Records from a dataset:
Start of Block
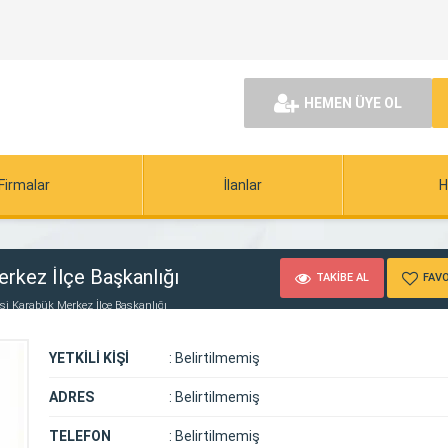
HEMEN ÜYE OL
Firmalar
İlanlar
H
rkez İlçe Başkanlığı
TAKİBE AL
FAVO
si Karabük Merkez İlçe Başkanlığı
YETKİLİ KİŞİ
:
Belirtilmemiş
ADRES
:
Belirtilmemiş
TELEFON
:
Belirtilmemiş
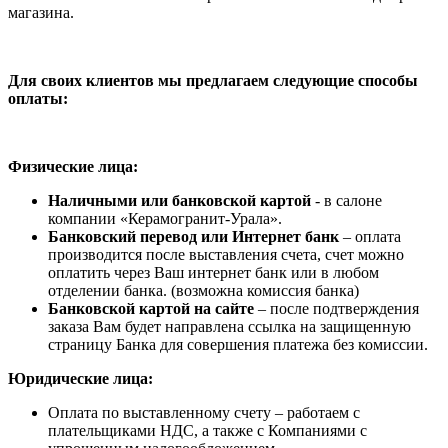
магазина.
Для своих клиентов мы предлагаем следующие способы
оплаты:
Физические лица:
Наличными или банковской картой
- в салоне
компании «Керамогранит-Урала».
Банковский перевод или Интернет банк
– оплата
производится после выставления счета, счет можно
оплатить через Ваш интернет банк или в любом
отделении банка. (возможна комиссия банка)
Банковской картой на сайте
– после подтверждения
заказа Вам будет направлена ссылка на защищенную
страницу Банка для совершения платежа без комиссии.
Юридические лица:
Оплата по выставленному счету – работаем с
плательщиками НДС, а также с Компаниями с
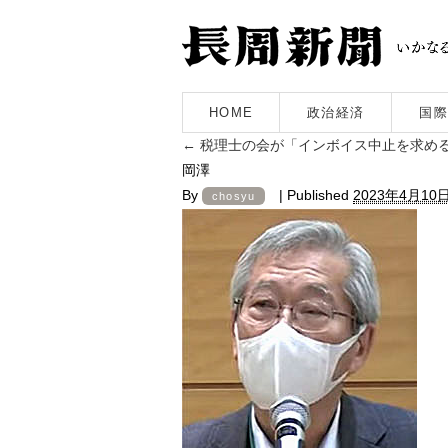
HOME
政治経済
国際
←
税理士の会が「インボイス中止を求める
岡澤
By
|
Published
2023年4月10
chosyu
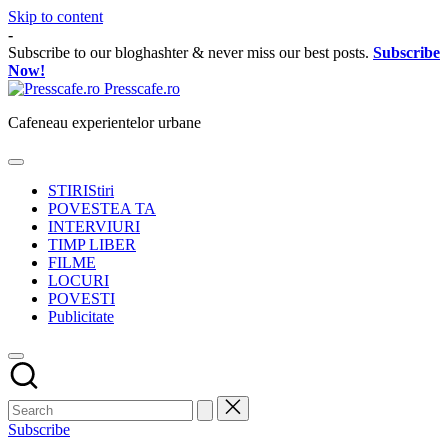
Skip to content
-
Subscribe to our bloghashter & never miss our best posts.
Subscribe
Now!
Presscafe.ro
Cafeneau experientelor urbane
STIRI
Stiri
POVESTEA TA
INTERVIURI
TIMP LIBER
FILME
LOCURI
POVESTI
Publicitate
Subscribe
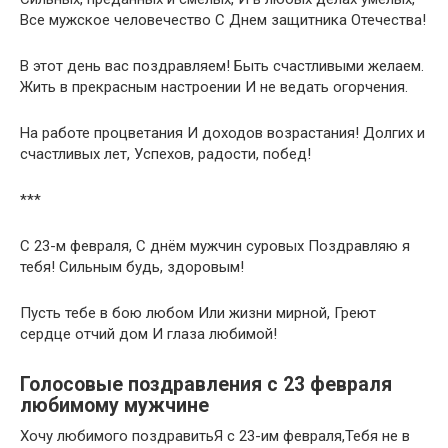
Все мужское человечество С Днем защитника Отечества!
В этот день вас поздравляем! Быть счастливыми желаем.
Жить в прекрасным настроении И не ведать огорчения.
На работе процветания И доходов возрастания! Долгих и
счастливых лет, Успехов, радости, побед!
***
С 23-м февраля, С днём мужчин суровых Поздравляю я
тебя! Сильным будь, здоровым!
Пусть тебе в бою любом Или жизни мирной, Греют
сердце отчий дом И глаза любимой!
Голосовые поздравления с 23 февраля
любимому мужчине
Хочу любимого поздравитьЯ с 23-им февраля,Тебя не в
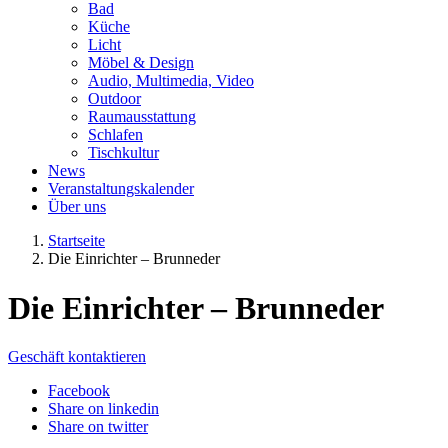
Bad
Küche
Licht
Möbel & Design
Audio, Multimedia, Video
Outdoor
Raumausstattung
Schlafen
Tischkultur
News
Veranstaltungskalender
Über uns
Startseite
Die Einrichter – Brunneder
Die Einrichter – Brunneder
Geschäft kontaktieren
Facebook
Share on linkedin
Share on twitter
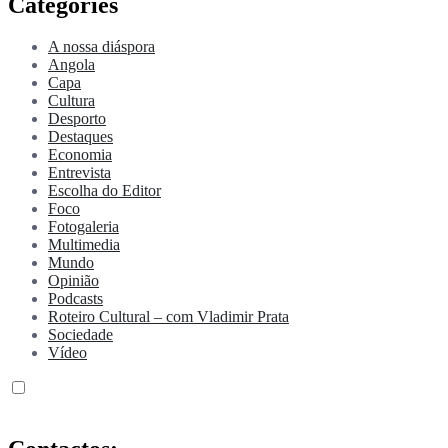
Categories
A nossa diáspora
Angola
Capa
Cultura
Desporto
Destaques
Economia
Entrevista
Escolha do Editor
Foco
Fotogaleria
Multimedia
Mundo
Opinião
Podcasts
Roteiro Cultural – com Vladimir Prata
Sociedade
Vídeo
End of Block
• Written task
What lines in the records above include the string "Multimedia"? Copy each one.

• Response
Audio, Multimedia, Video
Multimedia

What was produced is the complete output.